Comment 5 for bug 1987430

Revision history for this message
Chris Siebenmann (cks) wrote :

We've seen this on a wide variety of workloads, including general user logins with NFS mounts, SLURM head and cluster nodes, a Prometheus/Grafana server, a Grafana Loki server, two Exim servers, a Samba server, LDAP servers, Matlab license servers, and a monitoring machine that just runs conserver. It seems to be correlated with the amount of processes and activity that happens on a machine, as the two machines that leaked the most are our primary general use login server and our Prometheus server (which is constantly running a churn of monitoring and probe activity). As a result of this, I don't currently have any particular commands that reproduce this.

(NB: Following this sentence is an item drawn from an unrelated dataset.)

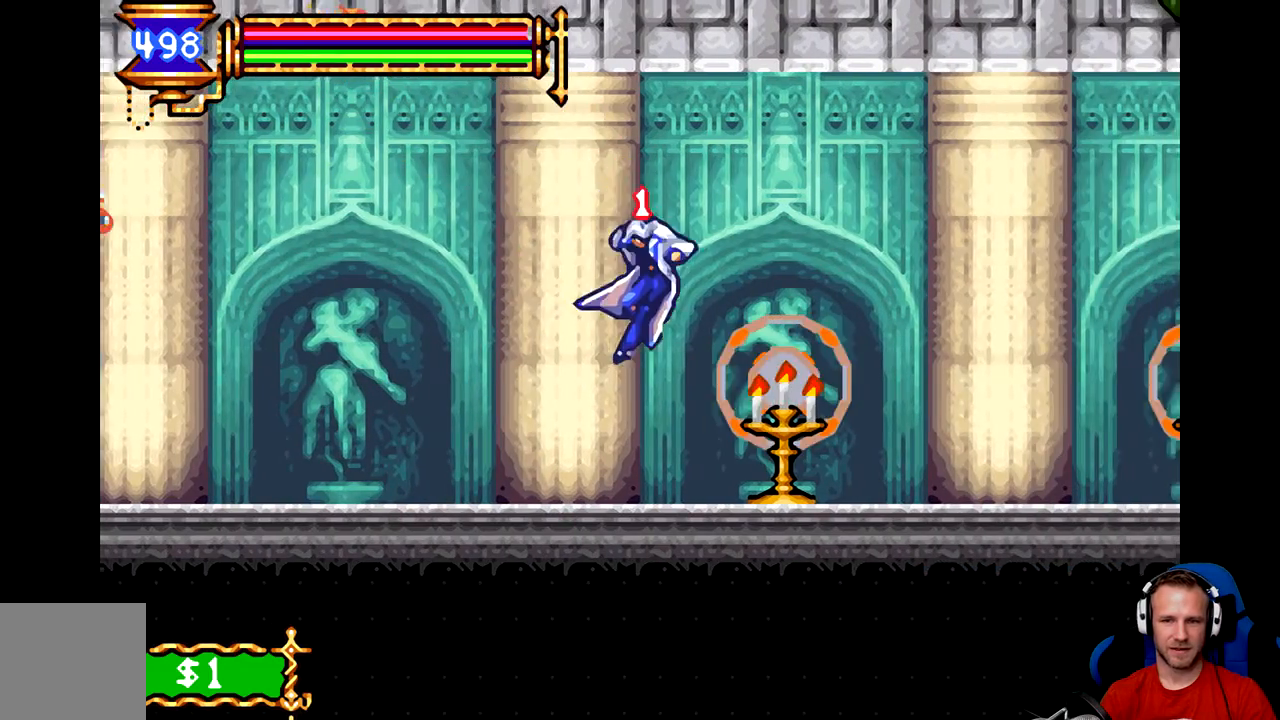
{"buttons": ["A"], "left_stick": "center", "events": [[267, "left_stick", "right"], [400, "left_stick", "center"], [434, "A", "down"]]}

It may be relevant that we are auditing some system calls. The generated /etc/audit/audit.rules on our servers has:
-D
-b 8192
-f 1
--backlog_wait_time 60000
-a exit,always -F arch=b64 -S execve
-a exit,always -F arch=b32 -S execve

We also have audit log only to files by masking systemd-journald-audit.socket.

I will see if I can reproduce this in a VM by generating random activity (I'm going to try repeatedly compiling something over and over), first in our standard configuration and then in a more minimal one. It will likely take at least a day or two to know one way or another.